To be honest it is a matter of the reader and the writer. The editor is there and often does more harm than good in my opinion. The reader may always put it down. If you work a 40 plus hour a week job, and have other social obligations (e.g. family or friends) then the free time left often influences the reader. Do I have the time for a multi volume work? Maybe I do, maybe not. If an author feeling arrogant, (having read the opinion of one on this page) thinks he or she can get away with the attitude that they are right and readers are lazy I wish them luck with that. The truth is that readers will suffer through hundreds of pages of fluff if they care about the characters. If, however, they feel nothing for the protagonist or there is to much (as my nephew says rightly "sitting on their ass time") of nothing then dream as you may, edit as you will, but at nearly ten dollars a paperback the reader may decide to go to the movies.

What is the solution? There is no one solution. But at a draft stage an author can learn to be more practical. A manuscript can be as long as the author wants, but a published book needs to meet the needs of the reader too. And how many characters do you need to inhabit a story? Most people read for pleasure. Most people read to escape, and to pass the time. That is the truth.

You cannot get around it. Orwell wrote that the age that an author lives in will determine the author’s subject matter. It may be equally true for the reader, who will need a particular subject, a hero that will take on a journey that the reader cannot. It is really up to the writer. It is that simple. To suggest that people are lazy about reading is absurd. What is happening is that writers are not meeting the needs of the average reader. If the reader or editor says too long then swallow your pride and listen. We live in a digital age. Most people are over saturated with information and the effect is mind numbing. Try Googling your favorite author sometime and make note of all the crap, commercial and otherwise that you must scan thru. Let’s say I want an essay by Orwell (a favorite author of mine) but I don’t have it in any of the books I have by Orwell, then I will (this has happened to me-probably you too) have to dig through at least twenty to thirty hits before I find a download that I can read online. The competition for attention of audiences is keen. Television and videos require less cognitive effort. At the end of a hard day at work the last thing I want is to wait for the hero to move his or her ass. Sometimes, the hero doesn’t even have a chance. I just want to get in bed and turn on Animal Planet. LOL!

So if writers wish to ponder this problem try and remember that you are writing for many reasons, but if you are publishing then one of those reasons worked 9 to 5 today and has just come from the gym and had to get dinner on the table for the kids and has a whole thirty minutes to spare…and who is lazy?

Tuesday, September 1, 2009 at 3:09:00 PM PDT  
Anonymous Anonymous said...

Books of the future will be no more than 50 pages. (That will be considered too long).

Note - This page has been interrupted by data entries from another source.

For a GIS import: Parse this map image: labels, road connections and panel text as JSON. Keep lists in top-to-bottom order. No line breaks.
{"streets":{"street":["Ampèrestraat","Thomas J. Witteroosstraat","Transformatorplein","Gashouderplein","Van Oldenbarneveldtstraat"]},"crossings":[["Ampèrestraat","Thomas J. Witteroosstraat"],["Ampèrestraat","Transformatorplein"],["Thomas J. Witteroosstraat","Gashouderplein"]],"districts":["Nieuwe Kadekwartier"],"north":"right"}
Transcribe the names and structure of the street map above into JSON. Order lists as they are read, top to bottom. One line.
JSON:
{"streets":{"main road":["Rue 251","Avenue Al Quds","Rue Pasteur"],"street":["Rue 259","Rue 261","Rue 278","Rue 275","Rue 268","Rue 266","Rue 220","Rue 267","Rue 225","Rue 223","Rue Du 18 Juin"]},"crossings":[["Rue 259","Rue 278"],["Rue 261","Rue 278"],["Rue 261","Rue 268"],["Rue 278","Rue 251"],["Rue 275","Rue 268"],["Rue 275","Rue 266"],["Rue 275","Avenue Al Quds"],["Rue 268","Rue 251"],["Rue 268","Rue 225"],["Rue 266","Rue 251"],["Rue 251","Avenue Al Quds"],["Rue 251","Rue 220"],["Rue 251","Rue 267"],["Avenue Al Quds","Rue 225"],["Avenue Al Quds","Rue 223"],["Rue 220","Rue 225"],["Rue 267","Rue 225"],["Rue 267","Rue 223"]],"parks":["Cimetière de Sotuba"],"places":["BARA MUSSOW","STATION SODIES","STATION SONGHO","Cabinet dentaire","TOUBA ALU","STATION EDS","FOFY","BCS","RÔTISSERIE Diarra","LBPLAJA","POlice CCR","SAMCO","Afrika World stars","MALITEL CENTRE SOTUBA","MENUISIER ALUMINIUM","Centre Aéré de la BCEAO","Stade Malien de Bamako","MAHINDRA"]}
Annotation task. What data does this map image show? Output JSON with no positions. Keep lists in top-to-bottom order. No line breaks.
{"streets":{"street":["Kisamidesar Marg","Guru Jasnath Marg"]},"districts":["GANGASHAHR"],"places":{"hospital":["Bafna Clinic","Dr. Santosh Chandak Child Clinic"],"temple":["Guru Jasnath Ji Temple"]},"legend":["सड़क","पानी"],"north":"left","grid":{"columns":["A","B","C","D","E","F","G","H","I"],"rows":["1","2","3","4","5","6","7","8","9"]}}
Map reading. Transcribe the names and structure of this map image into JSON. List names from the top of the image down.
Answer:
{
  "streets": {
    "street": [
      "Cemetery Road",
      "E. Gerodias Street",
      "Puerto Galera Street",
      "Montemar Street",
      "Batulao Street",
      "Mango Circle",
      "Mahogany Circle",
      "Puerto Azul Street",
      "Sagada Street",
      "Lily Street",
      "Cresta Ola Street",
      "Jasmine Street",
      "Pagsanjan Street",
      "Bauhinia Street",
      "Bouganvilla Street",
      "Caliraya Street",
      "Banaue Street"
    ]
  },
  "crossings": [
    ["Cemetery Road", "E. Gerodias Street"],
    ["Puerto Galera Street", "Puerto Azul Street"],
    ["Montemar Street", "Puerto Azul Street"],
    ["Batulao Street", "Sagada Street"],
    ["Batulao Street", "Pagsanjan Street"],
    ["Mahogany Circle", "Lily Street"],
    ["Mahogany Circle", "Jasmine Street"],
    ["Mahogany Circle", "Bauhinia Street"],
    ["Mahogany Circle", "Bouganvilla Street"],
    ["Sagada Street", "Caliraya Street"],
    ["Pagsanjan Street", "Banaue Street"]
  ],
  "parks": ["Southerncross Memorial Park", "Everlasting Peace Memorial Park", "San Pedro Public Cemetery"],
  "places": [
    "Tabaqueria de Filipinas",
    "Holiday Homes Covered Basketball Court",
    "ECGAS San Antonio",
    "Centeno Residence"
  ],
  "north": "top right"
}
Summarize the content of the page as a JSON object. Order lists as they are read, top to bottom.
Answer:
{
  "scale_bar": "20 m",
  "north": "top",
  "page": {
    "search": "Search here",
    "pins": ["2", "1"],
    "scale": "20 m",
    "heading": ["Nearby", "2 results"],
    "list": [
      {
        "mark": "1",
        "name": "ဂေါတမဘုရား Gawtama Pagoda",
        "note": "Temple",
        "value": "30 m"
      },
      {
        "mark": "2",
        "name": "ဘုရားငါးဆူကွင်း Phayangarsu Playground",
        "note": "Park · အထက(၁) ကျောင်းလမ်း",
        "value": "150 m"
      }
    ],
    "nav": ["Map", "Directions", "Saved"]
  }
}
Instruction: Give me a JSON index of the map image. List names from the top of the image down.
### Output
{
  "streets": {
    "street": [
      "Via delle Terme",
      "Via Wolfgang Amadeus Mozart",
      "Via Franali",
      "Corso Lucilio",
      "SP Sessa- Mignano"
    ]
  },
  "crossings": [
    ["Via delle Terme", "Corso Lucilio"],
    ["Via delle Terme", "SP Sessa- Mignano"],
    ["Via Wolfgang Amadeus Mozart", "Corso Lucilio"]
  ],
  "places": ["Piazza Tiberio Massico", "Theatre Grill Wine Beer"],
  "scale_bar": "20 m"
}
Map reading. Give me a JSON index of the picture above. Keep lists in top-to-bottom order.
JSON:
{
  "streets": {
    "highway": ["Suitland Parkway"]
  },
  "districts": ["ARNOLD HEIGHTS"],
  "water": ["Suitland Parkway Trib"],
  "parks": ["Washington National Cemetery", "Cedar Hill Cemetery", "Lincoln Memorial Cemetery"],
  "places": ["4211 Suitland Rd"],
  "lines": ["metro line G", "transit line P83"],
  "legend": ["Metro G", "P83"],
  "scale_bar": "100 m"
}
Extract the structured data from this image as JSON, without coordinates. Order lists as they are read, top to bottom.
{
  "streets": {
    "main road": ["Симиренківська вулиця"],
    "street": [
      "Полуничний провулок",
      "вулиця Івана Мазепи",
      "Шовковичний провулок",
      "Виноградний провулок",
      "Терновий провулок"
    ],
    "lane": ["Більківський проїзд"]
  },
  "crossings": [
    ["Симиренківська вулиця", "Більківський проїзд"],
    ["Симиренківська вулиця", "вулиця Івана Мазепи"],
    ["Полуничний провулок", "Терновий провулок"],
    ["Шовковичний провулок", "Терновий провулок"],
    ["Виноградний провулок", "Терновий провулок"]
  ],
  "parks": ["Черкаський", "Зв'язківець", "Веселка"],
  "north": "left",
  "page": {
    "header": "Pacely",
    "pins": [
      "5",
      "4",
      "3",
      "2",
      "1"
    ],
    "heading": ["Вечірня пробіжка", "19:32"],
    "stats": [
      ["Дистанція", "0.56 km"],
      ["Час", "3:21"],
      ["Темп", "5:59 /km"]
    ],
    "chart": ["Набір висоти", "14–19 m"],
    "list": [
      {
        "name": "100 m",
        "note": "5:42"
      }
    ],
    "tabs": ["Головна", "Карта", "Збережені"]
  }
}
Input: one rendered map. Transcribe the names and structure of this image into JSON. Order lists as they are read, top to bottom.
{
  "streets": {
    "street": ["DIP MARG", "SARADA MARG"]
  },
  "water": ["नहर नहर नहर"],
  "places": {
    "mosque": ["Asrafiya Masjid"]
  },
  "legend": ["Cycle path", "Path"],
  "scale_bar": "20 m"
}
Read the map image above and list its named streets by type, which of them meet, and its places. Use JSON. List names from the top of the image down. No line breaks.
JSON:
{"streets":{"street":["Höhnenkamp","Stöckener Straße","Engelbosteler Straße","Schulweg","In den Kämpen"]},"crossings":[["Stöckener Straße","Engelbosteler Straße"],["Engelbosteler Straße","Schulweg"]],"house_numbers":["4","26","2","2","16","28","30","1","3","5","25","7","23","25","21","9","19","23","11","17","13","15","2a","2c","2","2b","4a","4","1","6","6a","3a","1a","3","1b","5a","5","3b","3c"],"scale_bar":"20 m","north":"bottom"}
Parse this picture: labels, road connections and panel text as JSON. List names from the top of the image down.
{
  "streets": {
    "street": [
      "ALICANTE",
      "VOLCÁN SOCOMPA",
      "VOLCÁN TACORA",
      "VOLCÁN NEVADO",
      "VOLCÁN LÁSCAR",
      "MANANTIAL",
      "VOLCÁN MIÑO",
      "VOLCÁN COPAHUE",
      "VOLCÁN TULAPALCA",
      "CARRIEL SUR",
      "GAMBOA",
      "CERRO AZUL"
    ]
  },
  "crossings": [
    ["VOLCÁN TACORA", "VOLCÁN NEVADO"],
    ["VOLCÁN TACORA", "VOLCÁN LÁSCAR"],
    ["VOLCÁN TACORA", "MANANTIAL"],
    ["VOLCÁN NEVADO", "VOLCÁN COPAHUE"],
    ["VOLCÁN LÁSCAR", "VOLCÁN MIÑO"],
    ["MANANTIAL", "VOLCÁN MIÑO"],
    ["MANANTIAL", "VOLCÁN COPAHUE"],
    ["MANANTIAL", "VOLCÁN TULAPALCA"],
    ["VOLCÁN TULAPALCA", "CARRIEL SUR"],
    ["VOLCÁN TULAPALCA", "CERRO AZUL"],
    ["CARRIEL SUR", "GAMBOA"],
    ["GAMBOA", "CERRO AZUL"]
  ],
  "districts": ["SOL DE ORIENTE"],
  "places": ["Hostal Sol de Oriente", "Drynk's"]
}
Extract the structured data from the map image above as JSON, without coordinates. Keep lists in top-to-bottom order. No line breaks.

Yes, Melville should have shortened his book, along with any other author over 100 pages. Long books = equal arrogance to me. If you can't say what you need to in 50-100 pages, forget it. It isn't worth saying. Get to the point. Drop the details and flowery language. In this culture, we super-size everything. Remember, people have dozens of entertainment options, not only reading, these days. Eventually, the novel will become outdated like the 8-track player. Right now, no one I know reads books anymore. Yes, they are all college educated and have the time. Our attention span has dropped to nothing. We are working two or three jobs not even to scrap by or pay the bills. I know this sounds depressing, yet I'm speaking only how I see it. Science fiction will be the only exception.